If a line in the data below contains the word "down", copy it out.

(Beginning of The input)

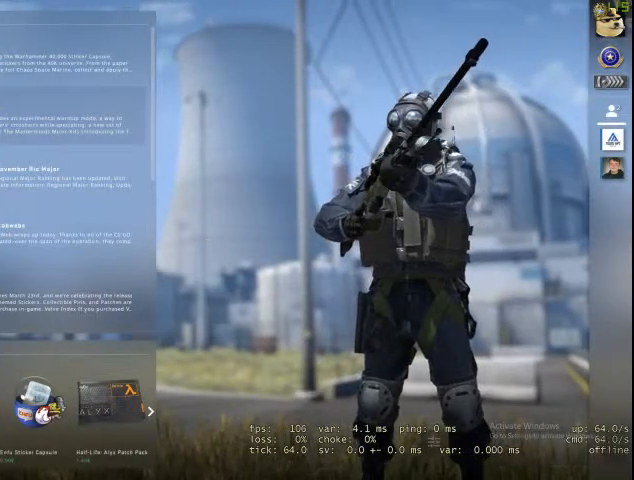
Gameplay with keyboard and mouse; each line is a JSON object with the keys and mouse buttons held at the frame after it. "events" lists presses ("down") and releases ("up") of "1", "2", "3", "4", "5", "a", "alt", "c", "caps_lock", "ctrl", "d", "e", "f", "g", "q", "r", "s", "shift", "space", "t", "tab", "v", "w", "x", "z", "mouse_left", "mouse_wheel" and "mouse_right" between this image and that frame as [ms after this image, input, new state], when the widget could be followed in between. "mouse_left", "mouse_wheel", "mouse_right" = the "left", "wheel", "right" buttons of the "mouse" list. No other keys are recorded. "wheel" means that the mouse wheel is clicked or scrolled. Not read: mouse_move.
{"keys": [], "mouse": [], "events": [[233, "mouse_left", "down"], [333, "mouse_left", "up"]]}
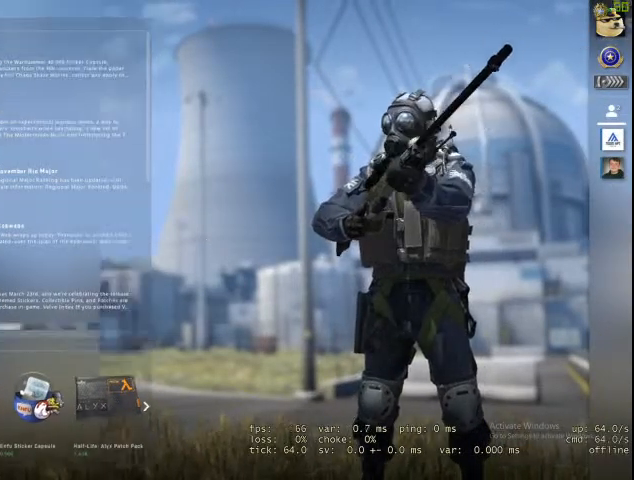
{"keys": [], "mouse": [], "events": []}
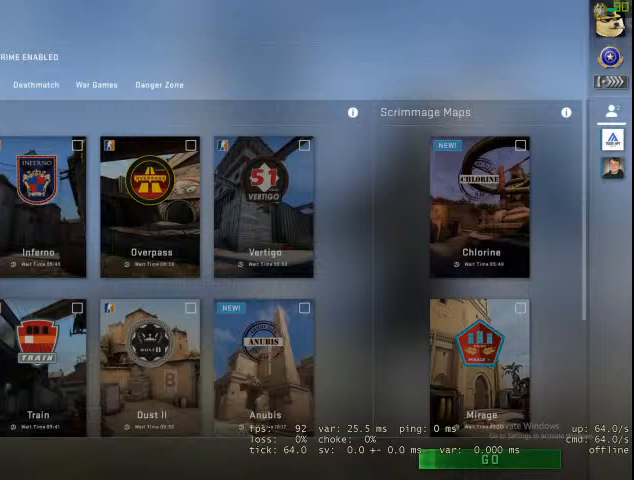
{"keys": [], "mouse": [], "events": []}
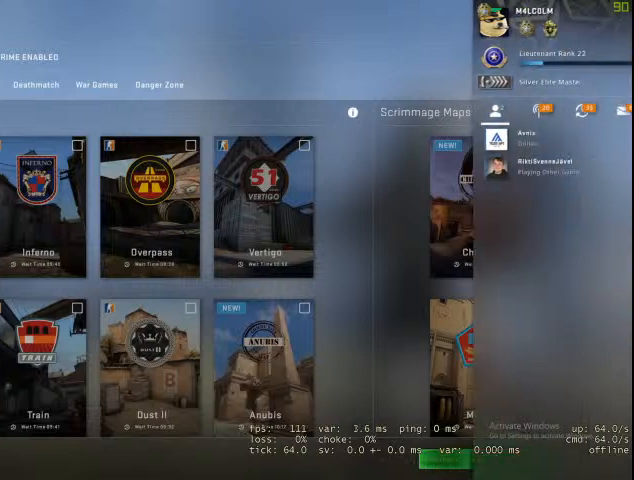
{"keys": [], "mouse": [], "events": []}
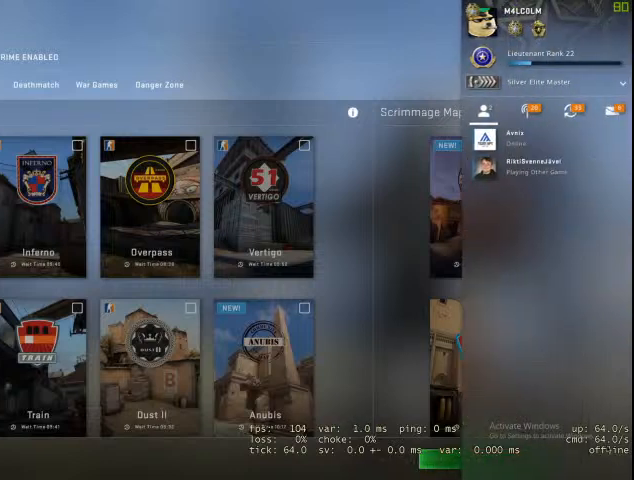
{"keys": [], "mouse": [], "events": []}
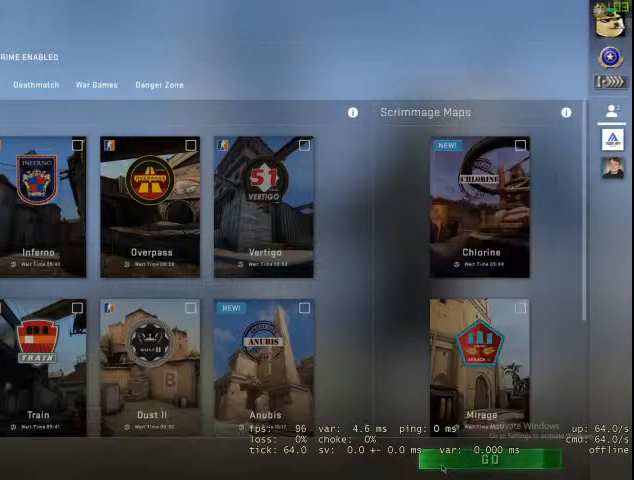
{"keys": [], "mouse": [], "events": [[233, "mouse_left", "down"], [300, "mouse_left", "up"]]}
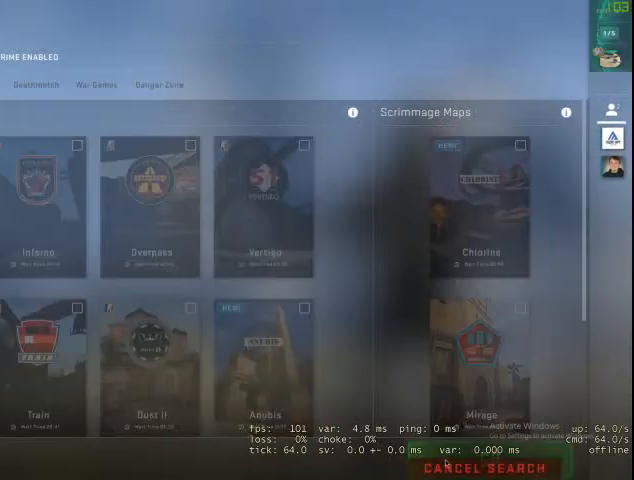
{"keys": [], "mouse": [], "events": []}
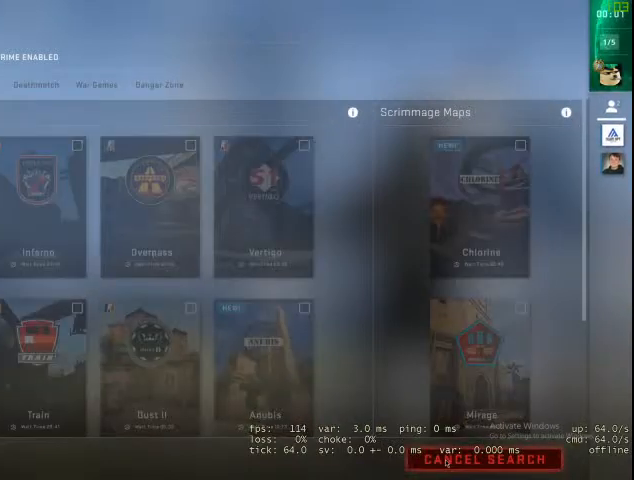
{"keys": [], "mouse": [], "events": []}
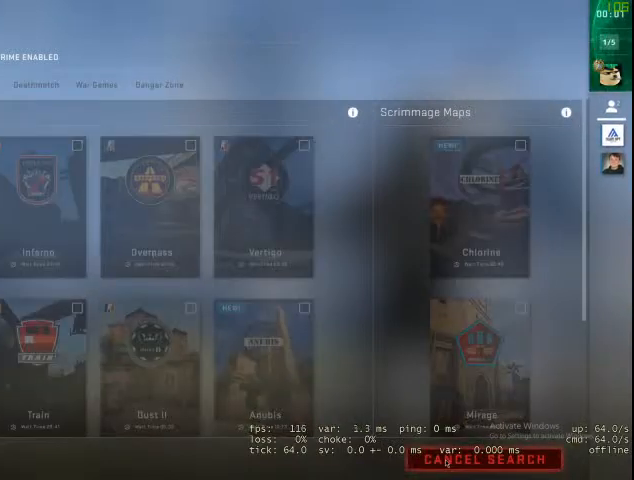
{"keys": [], "mouse": [], "events": []}
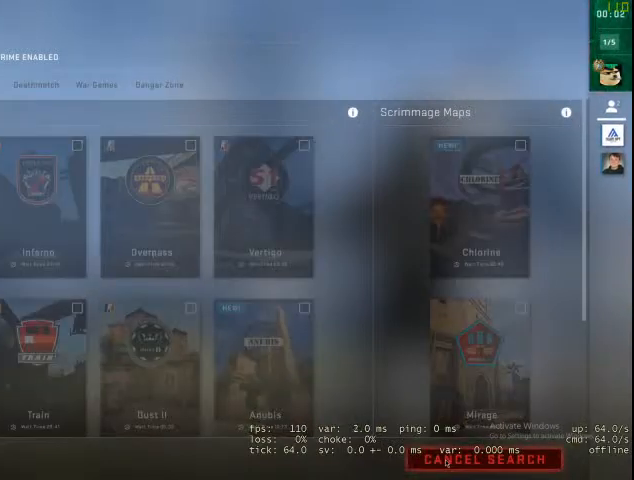
{"keys": [], "mouse": [], "events": []}
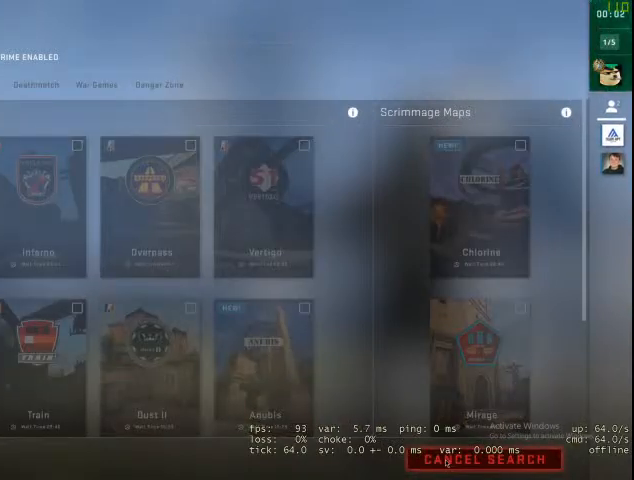
{"keys": [], "mouse": [], "events": []}
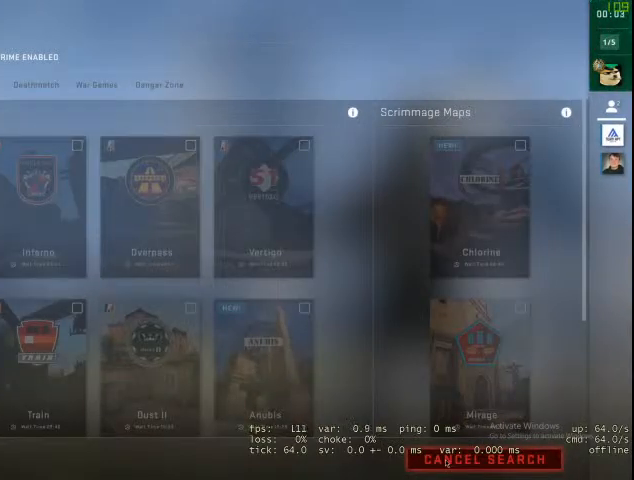
{"keys": [], "mouse": [], "events": []}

(End of The input)

**Result for this exercise**
Gameplay with keyboard and mouse; each line is a JSON object with the keys and mouse buttons held at the frame after it. "events" lists presses ("down") and releases ("up") of "1", "2", "3", "4", "5", "a", "alt", "c", "caps_lock", "ctrl", "d", "e", "f", "g", "q", "r", "s", "shift", "space", "t", "tab", "v", "w", "x", "z", "mouse_left", "mouse_wheel" and "mouse_right" between this image and that frame as [ms after this image, input, new state], when the widget could be followed in between. "mouse_left", "mouse_wheel", "mouse_right" = the "left", "wheel", "right" buttons of the "mouse" list. No other keys are recorded. "wheel" means that the mouse wheel is clicked or scrolled. Not read: mouse_move.
{"keys": [], "mouse": [], "events": [[233, "mouse_left", "down"], [333, "mouse_left", "up"]]}
{"keys": [], "mouse": [], "events": [[233, "mouse_left", "down"], [300, "mouse_left", "up"]]}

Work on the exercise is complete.